#### Extracted text:

Shawn, do you have an updated writeup on how you have this setup? Or maybe you can update your original post? As the thread gets longer it’s harder to make sure newbies like me are using the latest greatest config :wink:


The CheVolume idea is interesting… however, I couldn’t quiet see how to set it up for the same effect you have with the other way. How are you controlling the JARVIS listening/answering setup so it still works from teamspeak?


The original post I believe speaks for itself.

I’ve actually have trouble getting jarvis to work well with CheVolume and Teamspeak. I’m still trying to figure this one out. Until then, it seems the system’s default audio is going to have to be utilized by jarvis in order for this to work. A necessary evil for now.

Hello all and thank you for sharing your thoughts on this topic. I cannot really understand the problem with audio. When you say that jarvis " interferes " with the audio… Before any reply would assignment of multiple profiles help at all?
I mean if you make a " house" profile, " work" profile, “media” profile so u switch depending what you want to do.

I understand your solution deafman, please allow me to explain in more detail.

Your computer has a series of audio inputs and outputs, speakers and microphones. When you setup Jarvis, that software is setup to utilize the computer’s default input and output. So if you happen to have say two sets of speaker systems each on a different physical output and two separate microphones each on a different input, Jarvis will use whichever is your system’s default, the main audio profile you select.

#### Data shown:
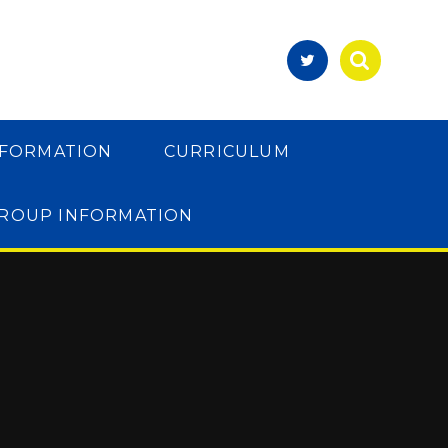
NFORMATION
CURRICULUM
GROUP INFORMATION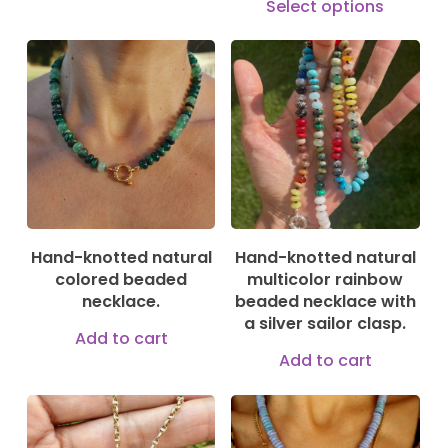
product
Select options
prod
has
has
multiple
mult
180,00
€
135,00
€
variants.
vari
The
The
options
opti
may
may
be
be
chosen
Hand-knotted natural
Hand-knotted natural
cho
on
colored beaded
multicolor rainbow
on
necklace.
beaded necklace with
the
a silver sailor clasp.
the
product
Add to cart
prod
Add to cart
page
pag
295,00
€
149,00
€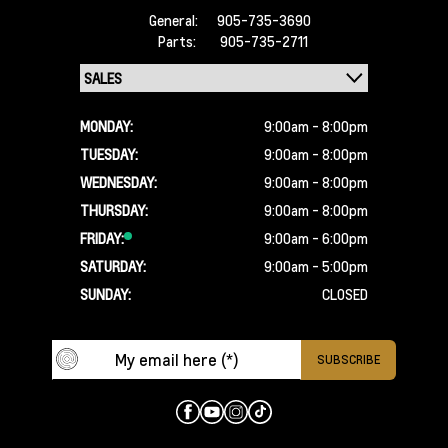
General:
905-735-3690
Parts:
905-735-2711
MONDAY:
9:00am - 8:00pm
TUESDAY:
9:00am - 8:00pm
WEDNESDAY:
9:00am - 8:00pm
THURSDAY:
9:00am - 8:00pm
FRIDAY:
9:00am - 6:00pm
SATURDAY:
9:00am - 5:00pm
SUNDAY:
CLOSED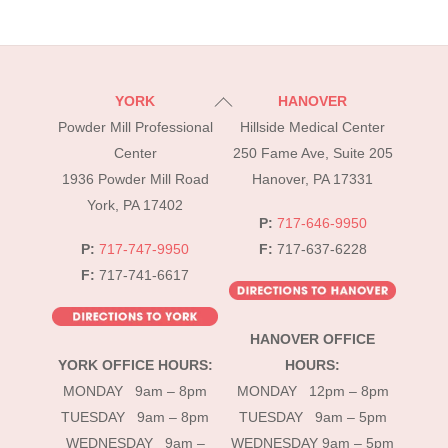
Back
YORK
HANOVER
To
Powder Mill Professional
Hillside Medical Center
Top
Center
250 Fame Ave, Suite 205
1936 Powder Mill Road
Hanover, PA 17331
York, PA 17402
P:
717-646-9950
P:
717-747-9950
F:
717-637-6228
F:
717-741-6617
HANOVER OFFICE
YORK OFFICE HOURS:
HOURS:
MONDAY 9am – 8pm
MONDAY 12pm – 8pm
TUESDAY 9am – 8pm
TUESDAY 9am – 5pm
WEDNESDAY 9am –
WEDNESDAY 9am – 5pm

#### Exercises:
1. Can you retype the part of the Jarvis audio forum thread starting at "The original post" and ending at "help at all?", word for word?
2. How would the Jarvis audio forum thread go on after its last sentence? Write the continuation.

#### Answers per task:
1.
The original post I believe speaks for itself.

I’ve actually have trouble getting jarvis to work well with CheVolume and Teamspeak. I’m still trying to figure this one out. Until then, it seems the system’s default audio is going to have to be utilized by jarvis in order for this to work. A necessary evil for now.

Hello all and thank you for sharing your thoughts on this topic. I cannot really understand the problem with audio. When you say that jarvis " interferes " with the audio… Before any reply would assignment of multiple profiles help at all?

2.
In other words, Jarvis itself doesn’t let you pick and choose which audio system you use, it just uses the default. Your computer DOES have the option to let you pick and choose what SOME software uses. This is important because, let’s say you’re playing a game, you want the game’s audio, music, effects, to play through your loud speakers, but you want teamspeak or whatever to play through your headphones. You don’t want to use the PC’s mic that might be on the other side of the desk, but you might want to use your headset’s mic that’s next to your mouth for teamspeak.

So microsoft allows you to pick and choose for certain software what audio profiles to use, but Jarvis doesn’t come with this feature. This means, if you’re watching a movie, Jarvis will just blurt out over the movie. You also couldn’t specify which speaker Jarvis is to talk to in your house if you have speakers everywhere for a ‘smart house’ environment.

That is the issue. Chevolume attempts to correct this, but Jarvis’ code doesn’t allow for it to operate functionally. What it comes down to is that you can either have your computer’s audio through your speakers or through teamspeak, but you can’t have both until this issue has been resolved.